A veces salía por la puerta que quedaba más lejos de su casa, para llegar a la ya mencionada plaza, donde se reunía con los demás ancianos con los que hablaban de la inseguridad, de los fallecimientos y de cómo cada vez iban siendo menos, de que la vida de ayer no era como la de hoy, de la lástima que les causaba que todo estuviera como estaba. Desperdigaban un par de críticas a los jóvenes, un par de culpas sobre los extranjeros latinoamericanos, muy probablemente por el engañoso discurso que los medios de comunicación les vendían a diario, un par de palabras acerca de la cantidad de orientales, y lamentos de que en las plazas ya no hubiese tantos chicos en los toboganes y hamacas, sino más bien borrachos tirados en el suelo. Hablaban de muchas cosas más, pero él, en los debates de política, religión y fútbol, prefería no tomar partido. Nunca le interesaron demasiado esos tres rubros, de modo que se contentaba con callar. Fue quizás una de las razones por las que siempre lo quiso la gente. Era difícil pelearse con una persona que no tenía dogmas en su vida.
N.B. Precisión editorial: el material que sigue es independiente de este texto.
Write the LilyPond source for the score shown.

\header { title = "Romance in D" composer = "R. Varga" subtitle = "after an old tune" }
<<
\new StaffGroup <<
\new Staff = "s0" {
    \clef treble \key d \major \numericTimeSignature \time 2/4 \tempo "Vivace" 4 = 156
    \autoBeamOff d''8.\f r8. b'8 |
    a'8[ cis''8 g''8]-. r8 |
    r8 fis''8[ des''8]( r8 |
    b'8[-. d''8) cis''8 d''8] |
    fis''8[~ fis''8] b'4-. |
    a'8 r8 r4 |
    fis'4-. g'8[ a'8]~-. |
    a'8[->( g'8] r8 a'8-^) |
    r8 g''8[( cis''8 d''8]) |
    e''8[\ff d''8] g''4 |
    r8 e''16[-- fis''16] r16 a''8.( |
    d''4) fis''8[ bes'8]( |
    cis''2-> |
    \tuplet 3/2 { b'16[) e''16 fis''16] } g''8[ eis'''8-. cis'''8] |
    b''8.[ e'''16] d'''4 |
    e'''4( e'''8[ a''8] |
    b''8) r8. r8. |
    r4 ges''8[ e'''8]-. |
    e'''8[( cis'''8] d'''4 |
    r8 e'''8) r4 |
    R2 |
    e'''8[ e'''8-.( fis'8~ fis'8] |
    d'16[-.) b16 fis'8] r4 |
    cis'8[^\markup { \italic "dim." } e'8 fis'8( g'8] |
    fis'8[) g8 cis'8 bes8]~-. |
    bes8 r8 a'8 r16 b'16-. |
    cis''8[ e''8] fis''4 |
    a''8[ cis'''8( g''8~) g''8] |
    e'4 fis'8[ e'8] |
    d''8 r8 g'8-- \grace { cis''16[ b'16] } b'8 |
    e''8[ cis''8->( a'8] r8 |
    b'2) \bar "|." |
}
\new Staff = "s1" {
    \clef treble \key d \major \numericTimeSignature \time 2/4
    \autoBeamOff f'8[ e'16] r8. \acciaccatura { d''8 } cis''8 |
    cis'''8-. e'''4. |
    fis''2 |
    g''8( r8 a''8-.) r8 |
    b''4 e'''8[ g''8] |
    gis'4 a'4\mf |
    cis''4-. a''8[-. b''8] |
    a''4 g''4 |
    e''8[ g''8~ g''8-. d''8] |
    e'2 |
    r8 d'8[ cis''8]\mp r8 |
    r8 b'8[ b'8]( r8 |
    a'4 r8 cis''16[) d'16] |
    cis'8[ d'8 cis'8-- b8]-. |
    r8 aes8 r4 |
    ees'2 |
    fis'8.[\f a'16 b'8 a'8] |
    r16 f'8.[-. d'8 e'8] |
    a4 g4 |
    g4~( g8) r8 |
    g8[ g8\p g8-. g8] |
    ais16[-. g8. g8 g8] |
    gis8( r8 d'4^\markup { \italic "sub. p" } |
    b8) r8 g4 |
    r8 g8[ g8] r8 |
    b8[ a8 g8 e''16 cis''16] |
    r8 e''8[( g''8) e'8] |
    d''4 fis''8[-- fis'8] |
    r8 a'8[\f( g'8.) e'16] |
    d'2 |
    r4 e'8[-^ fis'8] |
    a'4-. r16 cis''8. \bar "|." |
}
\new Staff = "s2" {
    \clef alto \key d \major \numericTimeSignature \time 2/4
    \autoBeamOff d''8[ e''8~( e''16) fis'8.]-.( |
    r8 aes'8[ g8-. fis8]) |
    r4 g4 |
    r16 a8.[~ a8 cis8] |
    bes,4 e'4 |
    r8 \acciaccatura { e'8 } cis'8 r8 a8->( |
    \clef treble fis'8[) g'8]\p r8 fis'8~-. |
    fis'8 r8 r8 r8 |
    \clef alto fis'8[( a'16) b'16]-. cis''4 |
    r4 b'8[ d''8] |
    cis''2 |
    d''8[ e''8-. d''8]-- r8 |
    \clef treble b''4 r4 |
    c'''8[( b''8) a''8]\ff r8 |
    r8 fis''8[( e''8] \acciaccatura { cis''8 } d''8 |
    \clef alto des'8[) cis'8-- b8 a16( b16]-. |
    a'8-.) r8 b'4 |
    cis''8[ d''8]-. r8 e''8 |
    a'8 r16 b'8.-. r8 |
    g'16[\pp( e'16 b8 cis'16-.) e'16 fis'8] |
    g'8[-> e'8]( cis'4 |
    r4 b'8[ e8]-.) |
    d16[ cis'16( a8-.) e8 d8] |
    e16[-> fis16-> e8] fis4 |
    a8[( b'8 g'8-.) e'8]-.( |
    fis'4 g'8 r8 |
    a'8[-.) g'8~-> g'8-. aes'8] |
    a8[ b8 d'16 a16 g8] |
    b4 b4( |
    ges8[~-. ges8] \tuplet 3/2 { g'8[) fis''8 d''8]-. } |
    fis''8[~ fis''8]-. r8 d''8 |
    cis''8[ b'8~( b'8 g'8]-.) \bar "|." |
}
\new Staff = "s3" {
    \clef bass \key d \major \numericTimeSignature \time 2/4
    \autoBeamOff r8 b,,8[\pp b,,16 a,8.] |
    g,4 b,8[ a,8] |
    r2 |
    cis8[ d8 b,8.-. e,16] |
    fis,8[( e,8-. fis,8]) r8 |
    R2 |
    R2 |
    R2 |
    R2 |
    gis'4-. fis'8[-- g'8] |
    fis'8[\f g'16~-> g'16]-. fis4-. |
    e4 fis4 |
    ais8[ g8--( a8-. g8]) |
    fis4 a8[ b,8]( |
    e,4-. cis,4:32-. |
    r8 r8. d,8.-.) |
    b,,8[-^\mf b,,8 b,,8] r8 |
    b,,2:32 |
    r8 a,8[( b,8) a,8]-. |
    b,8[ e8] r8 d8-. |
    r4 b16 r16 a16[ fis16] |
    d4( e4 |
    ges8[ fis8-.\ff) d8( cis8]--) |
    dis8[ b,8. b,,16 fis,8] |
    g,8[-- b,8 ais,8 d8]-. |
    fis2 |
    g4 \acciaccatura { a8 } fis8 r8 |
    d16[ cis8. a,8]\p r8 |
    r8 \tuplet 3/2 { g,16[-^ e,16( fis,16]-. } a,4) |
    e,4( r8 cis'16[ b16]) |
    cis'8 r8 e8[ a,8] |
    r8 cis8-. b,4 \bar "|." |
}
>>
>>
A la noche iba a cenar con su hija, el yerno y los nietos, y a medida que avanzaba el correr de los años, sus pocos temas lo fueron conduciendo a hacer siempre los mismos comentarios, las mismas frases y hasta las mismas preguntas, que en cierto punto llegaban en ocasiones a causar fastidio en su familia por tener que estarle contestando siempre lo mismo. De todas maneras, el cariño que recibía siempre era grande, y todos lo cuidaban y protegían. Le perdonaban que la edad lo convirtiera nuevamente en un chico, y esperaban, pese a los años depositados en su haber, que viviera muchos años más, porque les agradaba su compañía, y hasta les causaba gracia sus repeticiones, eran parte de su identidad, y pese a que a veces podía resultar demasiado reiterativo, buscaban no apartarlo después de todos los años que él les dedicó en sus infancias, en sus crecimientos. Además siempre era una gran incógnita qué sería del día siguiente si no estuviera él para decirles esas frases que ellos inconscientemente terminaban repitiendo en los lugares donde generalmente pasaban más tiempo, como la oficina, la escuela o la universidad, frases como “qué cosa” o el cocoliche que lo llevaba a decir “tutto si combina” cuando dos sucesos atípicos se relacionaban.
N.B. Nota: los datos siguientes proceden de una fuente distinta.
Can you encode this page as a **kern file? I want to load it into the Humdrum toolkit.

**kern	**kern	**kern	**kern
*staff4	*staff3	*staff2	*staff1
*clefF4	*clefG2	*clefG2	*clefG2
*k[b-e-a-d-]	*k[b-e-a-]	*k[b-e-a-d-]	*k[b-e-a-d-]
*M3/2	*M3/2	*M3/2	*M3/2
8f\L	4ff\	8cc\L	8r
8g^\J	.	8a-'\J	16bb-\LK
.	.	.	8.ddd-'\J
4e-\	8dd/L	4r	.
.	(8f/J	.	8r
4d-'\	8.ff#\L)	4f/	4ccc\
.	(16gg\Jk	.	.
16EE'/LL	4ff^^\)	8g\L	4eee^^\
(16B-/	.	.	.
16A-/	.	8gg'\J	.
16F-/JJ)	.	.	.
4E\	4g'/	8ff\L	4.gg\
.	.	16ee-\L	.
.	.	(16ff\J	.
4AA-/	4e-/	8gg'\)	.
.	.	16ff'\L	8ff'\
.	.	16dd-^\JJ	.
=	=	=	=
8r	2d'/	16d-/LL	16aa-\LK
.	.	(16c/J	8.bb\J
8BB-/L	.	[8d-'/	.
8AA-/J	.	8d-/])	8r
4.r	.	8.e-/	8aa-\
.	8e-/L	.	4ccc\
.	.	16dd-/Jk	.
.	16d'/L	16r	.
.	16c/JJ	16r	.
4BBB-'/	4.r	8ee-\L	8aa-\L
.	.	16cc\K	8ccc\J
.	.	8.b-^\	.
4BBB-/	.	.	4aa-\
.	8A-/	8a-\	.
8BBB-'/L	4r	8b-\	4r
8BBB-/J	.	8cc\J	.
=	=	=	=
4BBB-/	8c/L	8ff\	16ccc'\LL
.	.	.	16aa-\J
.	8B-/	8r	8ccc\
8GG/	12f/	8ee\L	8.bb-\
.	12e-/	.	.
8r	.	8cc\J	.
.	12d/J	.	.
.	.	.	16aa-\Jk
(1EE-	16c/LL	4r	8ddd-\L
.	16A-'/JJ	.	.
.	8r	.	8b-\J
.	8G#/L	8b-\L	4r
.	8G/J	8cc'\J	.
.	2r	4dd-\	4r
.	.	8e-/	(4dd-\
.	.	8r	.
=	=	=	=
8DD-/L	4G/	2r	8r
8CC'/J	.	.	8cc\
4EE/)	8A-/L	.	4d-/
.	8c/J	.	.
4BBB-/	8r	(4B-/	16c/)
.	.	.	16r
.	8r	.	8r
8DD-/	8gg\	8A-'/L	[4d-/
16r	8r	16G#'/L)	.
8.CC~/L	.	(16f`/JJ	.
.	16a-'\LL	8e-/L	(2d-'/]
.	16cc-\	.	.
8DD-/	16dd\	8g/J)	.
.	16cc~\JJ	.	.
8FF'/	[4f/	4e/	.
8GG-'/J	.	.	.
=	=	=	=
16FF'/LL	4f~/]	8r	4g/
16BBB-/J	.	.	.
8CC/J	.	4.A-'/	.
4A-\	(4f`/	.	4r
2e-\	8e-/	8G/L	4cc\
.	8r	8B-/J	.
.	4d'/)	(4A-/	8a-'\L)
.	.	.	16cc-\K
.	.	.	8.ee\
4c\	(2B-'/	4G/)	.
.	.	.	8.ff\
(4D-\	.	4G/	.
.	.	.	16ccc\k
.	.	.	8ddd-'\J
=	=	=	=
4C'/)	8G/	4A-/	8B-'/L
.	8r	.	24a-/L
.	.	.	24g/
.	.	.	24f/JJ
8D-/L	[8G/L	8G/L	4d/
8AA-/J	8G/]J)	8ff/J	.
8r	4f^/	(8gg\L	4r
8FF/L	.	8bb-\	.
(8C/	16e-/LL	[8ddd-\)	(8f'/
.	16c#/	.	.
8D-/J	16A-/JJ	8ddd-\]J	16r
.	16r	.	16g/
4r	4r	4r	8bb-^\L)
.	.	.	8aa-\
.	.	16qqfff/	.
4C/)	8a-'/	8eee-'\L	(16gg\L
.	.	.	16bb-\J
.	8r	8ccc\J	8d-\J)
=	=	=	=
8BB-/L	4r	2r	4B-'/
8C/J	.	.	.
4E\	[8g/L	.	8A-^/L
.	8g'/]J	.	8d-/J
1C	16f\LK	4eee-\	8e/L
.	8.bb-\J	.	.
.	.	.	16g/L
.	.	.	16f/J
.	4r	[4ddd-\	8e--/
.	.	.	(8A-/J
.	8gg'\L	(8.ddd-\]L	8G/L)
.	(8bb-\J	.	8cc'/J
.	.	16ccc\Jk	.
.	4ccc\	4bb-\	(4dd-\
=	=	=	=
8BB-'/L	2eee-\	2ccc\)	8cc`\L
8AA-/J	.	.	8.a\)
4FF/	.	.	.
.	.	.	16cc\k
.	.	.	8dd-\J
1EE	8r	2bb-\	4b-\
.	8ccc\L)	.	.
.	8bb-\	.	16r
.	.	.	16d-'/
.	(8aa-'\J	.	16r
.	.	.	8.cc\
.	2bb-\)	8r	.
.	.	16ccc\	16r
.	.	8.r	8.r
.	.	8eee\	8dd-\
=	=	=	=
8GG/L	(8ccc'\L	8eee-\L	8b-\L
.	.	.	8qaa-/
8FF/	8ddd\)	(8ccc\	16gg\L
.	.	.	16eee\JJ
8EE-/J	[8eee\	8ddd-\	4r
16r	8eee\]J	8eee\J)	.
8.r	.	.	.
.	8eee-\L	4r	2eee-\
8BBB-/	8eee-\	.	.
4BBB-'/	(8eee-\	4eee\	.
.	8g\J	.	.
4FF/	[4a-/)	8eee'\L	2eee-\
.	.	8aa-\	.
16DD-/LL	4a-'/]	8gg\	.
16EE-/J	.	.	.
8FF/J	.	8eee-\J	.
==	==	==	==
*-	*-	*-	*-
Y así, cada día que pasa, cada día que él viste esas mismas ropas, que esa imagen camina esas mismas calles, que esa cara realiza esos mismos gestos, que esa presencia comparte esas mismas mesas, que esa cabeza comenta esas mismas cosas, van marcando un camino, constante y eterno, que lo identifica y lo hace inmortal en la memoria de las personas que lo conocieron. Y el día en que debamos aprender a convivir sin su presencia física, no dejará de ser recordado cuando inconscientemente quienes lo conozcan gesticulen, digan o hagan lo que él durante todos los últimos años de su vida enseñó religiosamente día a día.

1 comentario:

Anónimo dijo...

Muy emotivo Ferchum. Me sorprende que no haya ningún comentario porque está muy bien escrito. Me gustó mucho cómo describís la rutina del viejo, y cómo señalás que eso no lo aburre, sino que le da confianza, seguridad. Uno no puede estar corriendo riesgos todo el tiempo, y tener una rutina, hacer algo que uno sepa hacer, es importante. Ya sé, deliré de nuevo.

Sólo quería decir que es un cuento que va creciendo en emotividad y que culmina con esa idea de que "los muertos no mueren, viven en el recuerdo de sus seres queridos", pero acá vos das una vuelta de tuerca y decís que no sólo viven en el recuerdo de las personas que los quisieron, sino en sus gestos, palabras, etc.